> **PASSAGE**
· · · · ·

Re: Why people still want to encode precomposed letters

From: Andrew Cunningham (
Date: Tue Nov 18 2008 - 22:20:15 CST

  • Next message: "Re: Why people still want to encode precomposed letters"


    I stand corrected. Should have thought through my response first.

    I tend to forget about daisy chaining deadkeys for Vietnamese or use of
    deadkeys at all since they only work for some languages, not others (based
    on existence of precomposed forms, etc) and form the point of view of a
    user's undertsanding of their langauge, and their expectations of a
    language, deadkeys can be anti-intuitive and undesireable.


    2008/11/19 Doug Ewell <>

    > Andrew Cunningham wrote:
    > Actually, insisting on precomposed characters may not make things ea sier
    >> for some languages. Just thinking of the practicalities involved. Take
    >> Vietnamese as an example, each combination of vowel and tone mark exists as
    >> a single precomposed character in Unicode.
    >> Then look at Microsoft's keyboard layout for Vietnamese. Due to the design
    >> parameters of keyboard layouts on Windows, Microsoft used combining
    >> diacritics for tone marks.
    > On modern systems, there is no necessary correlation between the decision
    > to encode diacriticized letters in composed or decomposed form, and the
    > number of keystrokes required to type them on the keyboard. A single key
    > can generate two or more characters, which is common in keyboards for Indic
    > languages, or a single character can require two keystrokes, which is common
    > on just about every keyboard in Europe.
    > Microsoft used combining diacritics for tone marks in their Code Page 1258
    > because they only had 256 code points to work with, not because of the
    > number of available keys.

· · · · ·

> **DATA EXTRACTS**
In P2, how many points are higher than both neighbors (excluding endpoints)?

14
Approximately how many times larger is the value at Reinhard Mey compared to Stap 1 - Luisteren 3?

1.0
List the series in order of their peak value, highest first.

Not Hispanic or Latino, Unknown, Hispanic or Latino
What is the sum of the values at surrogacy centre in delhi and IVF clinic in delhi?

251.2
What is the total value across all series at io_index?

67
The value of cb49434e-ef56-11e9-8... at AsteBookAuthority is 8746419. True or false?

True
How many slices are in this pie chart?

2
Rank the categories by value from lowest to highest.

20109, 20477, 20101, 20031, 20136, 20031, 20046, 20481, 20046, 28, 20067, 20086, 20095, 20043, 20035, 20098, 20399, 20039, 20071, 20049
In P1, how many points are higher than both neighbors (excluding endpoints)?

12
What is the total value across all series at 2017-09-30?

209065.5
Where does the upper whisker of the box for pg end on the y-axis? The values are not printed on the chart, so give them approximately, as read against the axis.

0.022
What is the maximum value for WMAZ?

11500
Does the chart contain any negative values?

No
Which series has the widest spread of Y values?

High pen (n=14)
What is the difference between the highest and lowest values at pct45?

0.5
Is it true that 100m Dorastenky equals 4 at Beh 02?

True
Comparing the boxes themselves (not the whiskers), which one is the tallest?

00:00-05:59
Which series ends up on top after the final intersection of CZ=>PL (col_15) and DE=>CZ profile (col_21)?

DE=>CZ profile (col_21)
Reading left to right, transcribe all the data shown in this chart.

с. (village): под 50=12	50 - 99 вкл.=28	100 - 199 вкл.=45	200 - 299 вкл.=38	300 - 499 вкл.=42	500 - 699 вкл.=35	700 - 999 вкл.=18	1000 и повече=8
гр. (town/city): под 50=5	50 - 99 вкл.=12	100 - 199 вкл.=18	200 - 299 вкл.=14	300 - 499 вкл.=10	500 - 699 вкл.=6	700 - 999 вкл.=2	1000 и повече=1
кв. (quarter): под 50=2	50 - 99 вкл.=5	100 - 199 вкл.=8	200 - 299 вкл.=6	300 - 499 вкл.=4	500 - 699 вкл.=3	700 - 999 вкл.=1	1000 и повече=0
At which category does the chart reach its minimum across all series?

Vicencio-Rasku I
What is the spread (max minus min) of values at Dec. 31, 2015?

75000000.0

· · · · ·

> **WORK ITEM A**
Print the passage of the message about precomposed letters from "From: Andrew Cunningham" to "anti-intuitive and undesireable.".
> **WORK ITEM B**
From the rows, output the lines from the line with "20039, 20071, 20049" to the line with "What is the total value across all series at 2017-09-30?", both included.
The rows above are unrelated to the message about encoding precomposed letters.

> **YOUR RESPONSE A**
From: Andrew Cunningham (
Date: Tue Nov 18 2008 - 22:20:15 CST

  • Next message: "Re: Why people still want to encode precomposed letters"


    I stand corrected. Should have thought through my response first.

    I tend to forget about daisy chaining deadkeys for Vietnamese or use of
    deadkeys at all since they only work for some languages, not others (based
    on existence of precomposed forms, etc) and form the point of view of a
    user's undertsanding of their langauge, and their expectations of a
    language, deadkeys can be anti-intuitive and undesireable.

> **YOUR RESPONSE B**
20109, 20477, 20101, 20031, 20136, 20031, 20046, 20481, 20046, 28, 20067, 20086, 20095, 20043, 20035, 20098, 20399, 20039, 20071, 20049
In P1, how many points are higher than both neighbors (excluding endpoints)?

12
What is the total value across all series at 2017-09-30?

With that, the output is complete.